* Records provided:
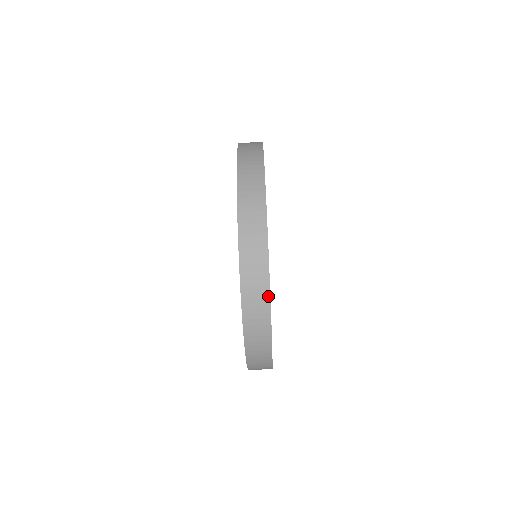
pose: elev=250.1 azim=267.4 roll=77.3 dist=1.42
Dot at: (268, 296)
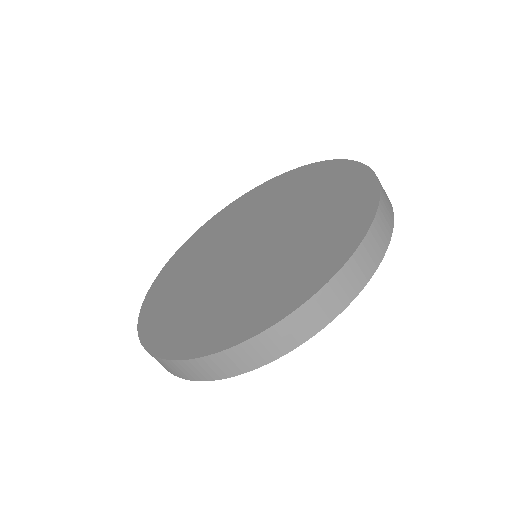
Dot at: (178, 376)
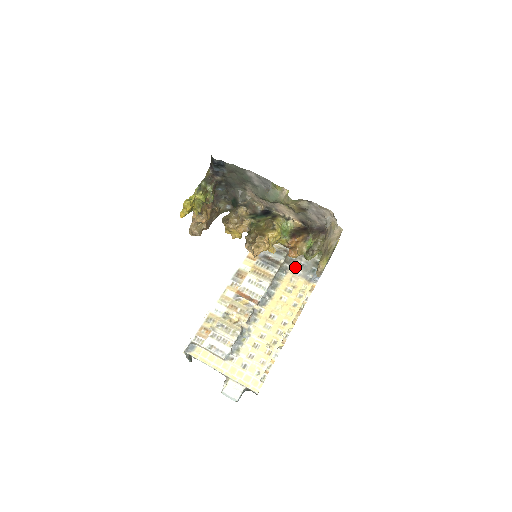
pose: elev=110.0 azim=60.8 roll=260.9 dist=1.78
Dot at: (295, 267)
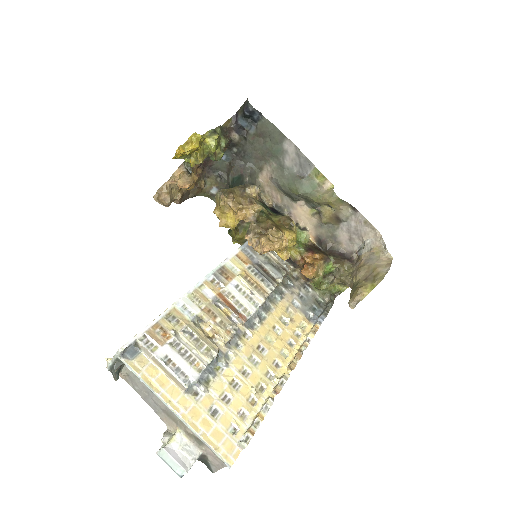
Dot at: (293, 295)
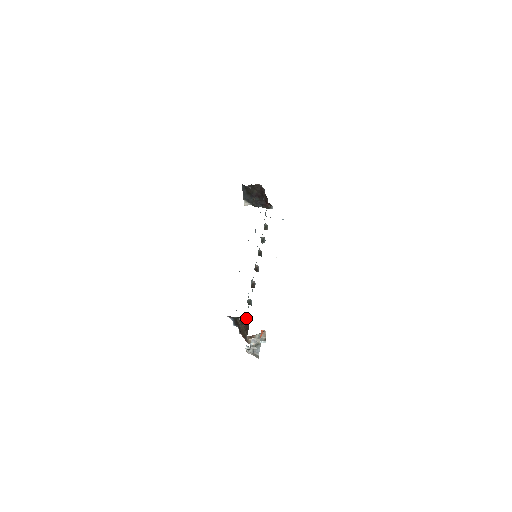
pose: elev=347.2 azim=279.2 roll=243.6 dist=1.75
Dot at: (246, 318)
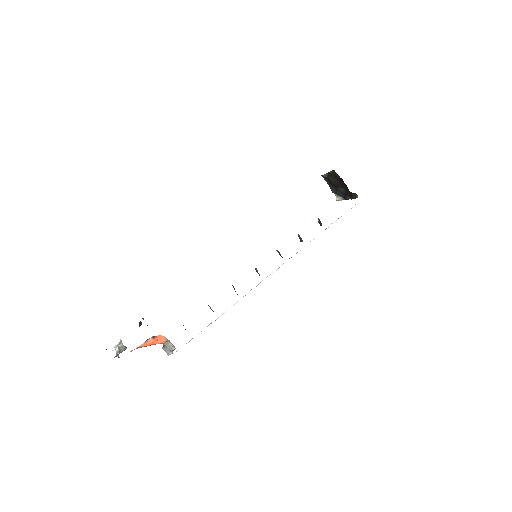
Dot at: (183, 325)
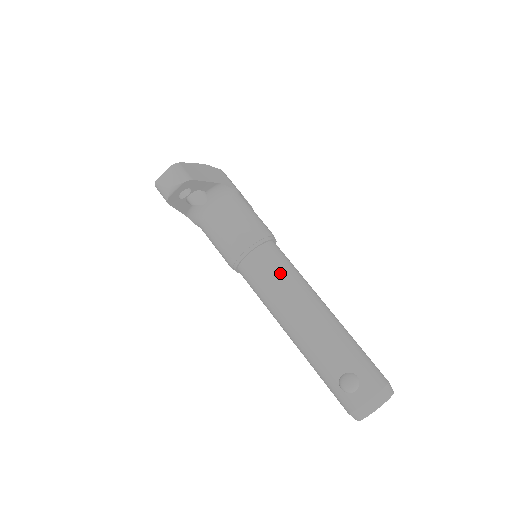
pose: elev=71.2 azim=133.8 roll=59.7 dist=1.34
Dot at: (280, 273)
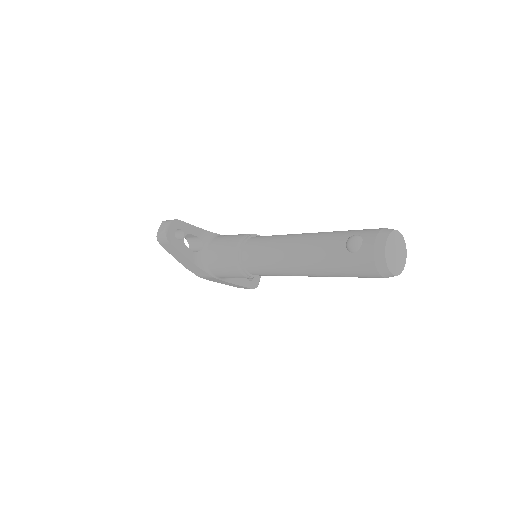
Dot at: (269, 238)
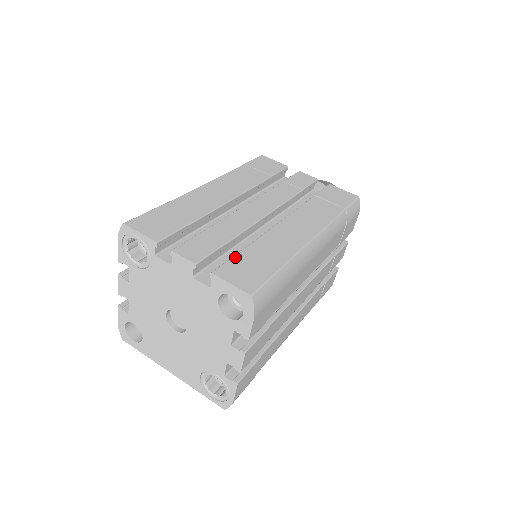
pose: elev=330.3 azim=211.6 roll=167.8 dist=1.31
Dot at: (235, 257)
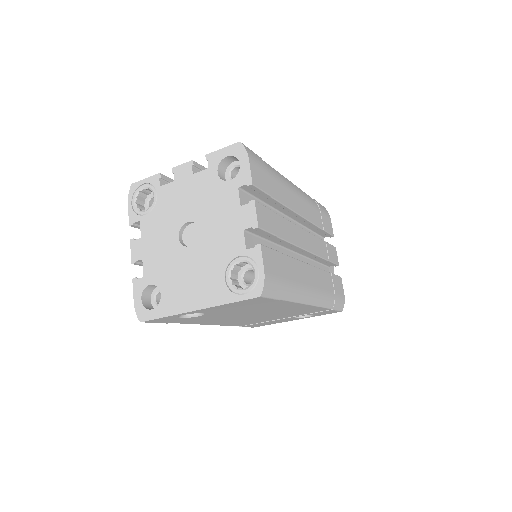
Dot at: occluded
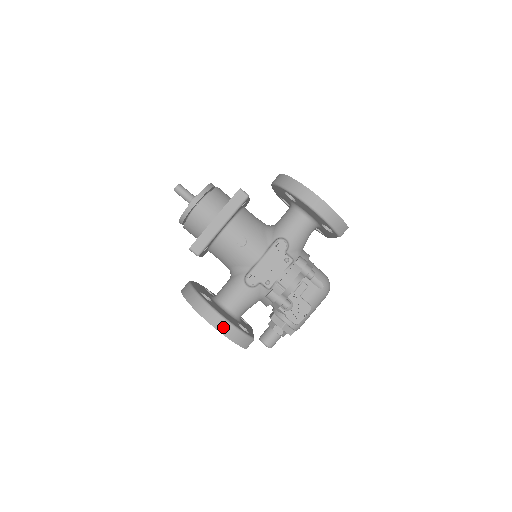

* Exercise:
Copy out the lines of the records word for word, from the line that contains "pose: elev=110.0 azim=60.8" through the end of the records. Leave the pictures out of your answer.

* Correct response:
pose: elev=110.0 azim=60.8 roll=260.9 dist=1.78
Dot at: (295, 267)
Dot at: (293, 295)
pose: elev=347.2 azim=279.2 roll=243.6 dist=1.75
Dot at: (246, 318)
Dot at: (183, 325)
pose: elev=71.2 azim=133.8 roll=59.7 dist=1.34
Dot at: (280, 273)
Dot at: (269, 238)
pose: elev=330.3 azim=211.6 roll=167.8 dist=1.31
Dot at: (235, 257)
Dot at: occluded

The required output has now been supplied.